DIRECTIONS:
Could you edit the data from the line containing "WLAN + 2 Smart TV (gratuiti)" through the line containing "ideale per vivere Palermo in modo autentico e", replacing "ampia terrazza" with "grande terrazza" and leaving everything else in those lines unchanged?
(DATA FOR THIS TASK begins)
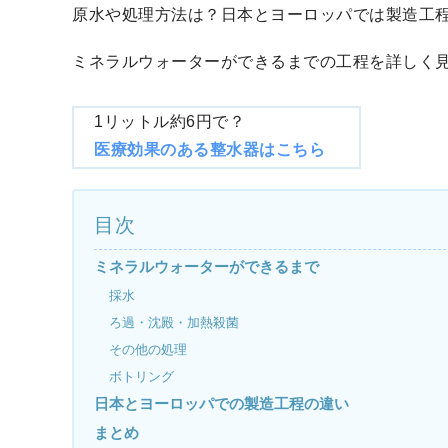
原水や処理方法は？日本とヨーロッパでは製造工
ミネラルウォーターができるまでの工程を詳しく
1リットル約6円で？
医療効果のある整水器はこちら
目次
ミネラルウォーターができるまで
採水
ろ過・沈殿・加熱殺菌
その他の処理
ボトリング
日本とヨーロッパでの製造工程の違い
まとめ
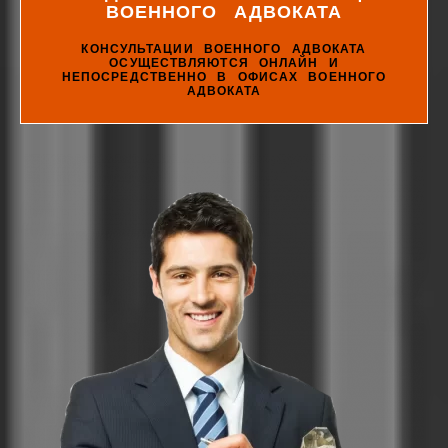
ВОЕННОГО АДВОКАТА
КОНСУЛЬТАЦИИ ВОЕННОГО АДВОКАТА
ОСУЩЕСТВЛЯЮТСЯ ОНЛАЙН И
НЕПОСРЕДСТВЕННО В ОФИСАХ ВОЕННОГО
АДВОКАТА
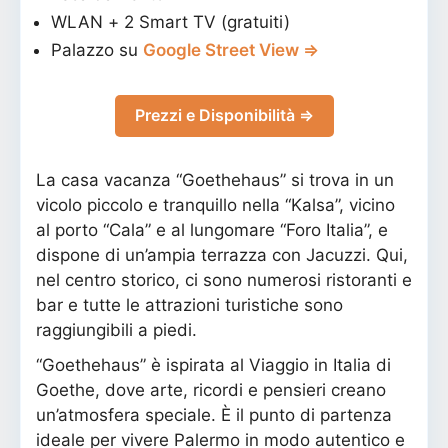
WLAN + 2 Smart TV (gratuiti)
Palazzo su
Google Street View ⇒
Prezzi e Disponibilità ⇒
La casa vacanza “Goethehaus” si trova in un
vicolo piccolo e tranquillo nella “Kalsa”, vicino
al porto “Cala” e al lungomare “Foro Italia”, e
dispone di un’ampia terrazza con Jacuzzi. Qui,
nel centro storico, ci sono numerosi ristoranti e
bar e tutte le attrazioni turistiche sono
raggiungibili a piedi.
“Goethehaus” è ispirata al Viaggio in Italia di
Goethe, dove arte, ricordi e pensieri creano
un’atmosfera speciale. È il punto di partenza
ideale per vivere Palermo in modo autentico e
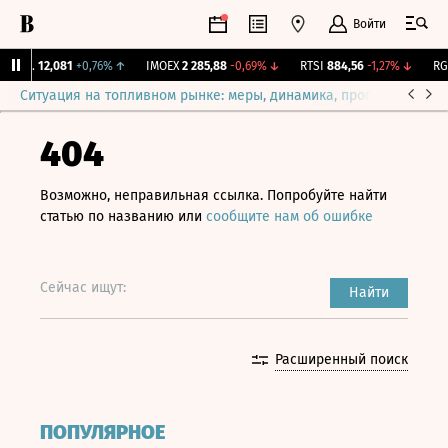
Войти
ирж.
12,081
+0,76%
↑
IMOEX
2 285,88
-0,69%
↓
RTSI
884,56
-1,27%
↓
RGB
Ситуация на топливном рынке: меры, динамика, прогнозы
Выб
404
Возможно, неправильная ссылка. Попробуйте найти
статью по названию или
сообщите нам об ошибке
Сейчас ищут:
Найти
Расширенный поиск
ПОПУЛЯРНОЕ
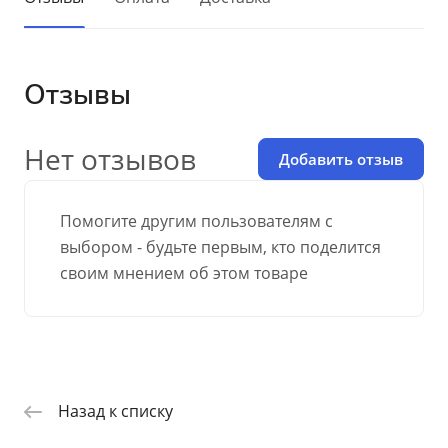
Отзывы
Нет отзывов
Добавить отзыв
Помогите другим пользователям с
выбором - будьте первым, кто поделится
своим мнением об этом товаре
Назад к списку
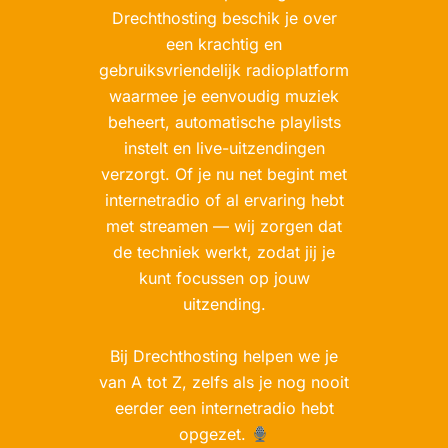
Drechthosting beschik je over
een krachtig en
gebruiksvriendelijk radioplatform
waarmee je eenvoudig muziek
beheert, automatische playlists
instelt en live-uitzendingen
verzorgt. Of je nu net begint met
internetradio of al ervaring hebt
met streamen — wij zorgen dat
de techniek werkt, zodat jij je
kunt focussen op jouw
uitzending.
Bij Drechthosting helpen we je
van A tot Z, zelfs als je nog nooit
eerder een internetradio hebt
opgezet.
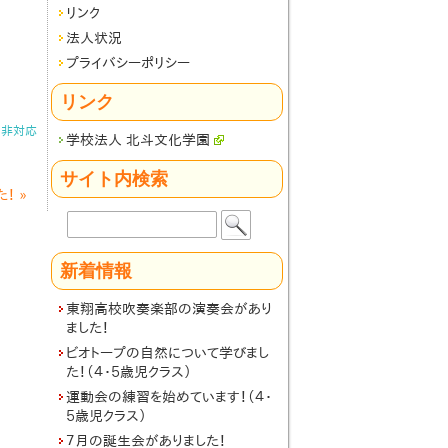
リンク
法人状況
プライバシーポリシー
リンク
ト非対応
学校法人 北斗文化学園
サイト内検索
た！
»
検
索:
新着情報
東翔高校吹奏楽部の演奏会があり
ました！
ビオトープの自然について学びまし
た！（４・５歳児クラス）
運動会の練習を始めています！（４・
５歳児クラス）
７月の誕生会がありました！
(DATA FOR THIS TASK ends)
COMPLETED EXERCISE:
WLAN + 2 Smart TV (gratuiti)
Palazzo su
Google Street View ⇒
Prezzi e Disponibilità ⇒
La casa vacanza “Goethehaus” si trova in un
vicolo piccolo e tranquillo nella “Kalsa”, vicino
al porto “Cala” e al lungomare “Foro Italia”, e
dispone di un’grande terrazza con Jacuzzi. Qui,
nel centro storico, ci sono numerosi ristoranti e
bar e tutte le attrazioni turistiche sono
raggiungibili a piedi.
“Goethehaus” è ispirata al Viaggio in Italia di
Goethe, dove arte, ricordi e pensieri creano
un’atmosfera speciale. È il punto di partenza
ideale per vivere Palermo in modo autentico e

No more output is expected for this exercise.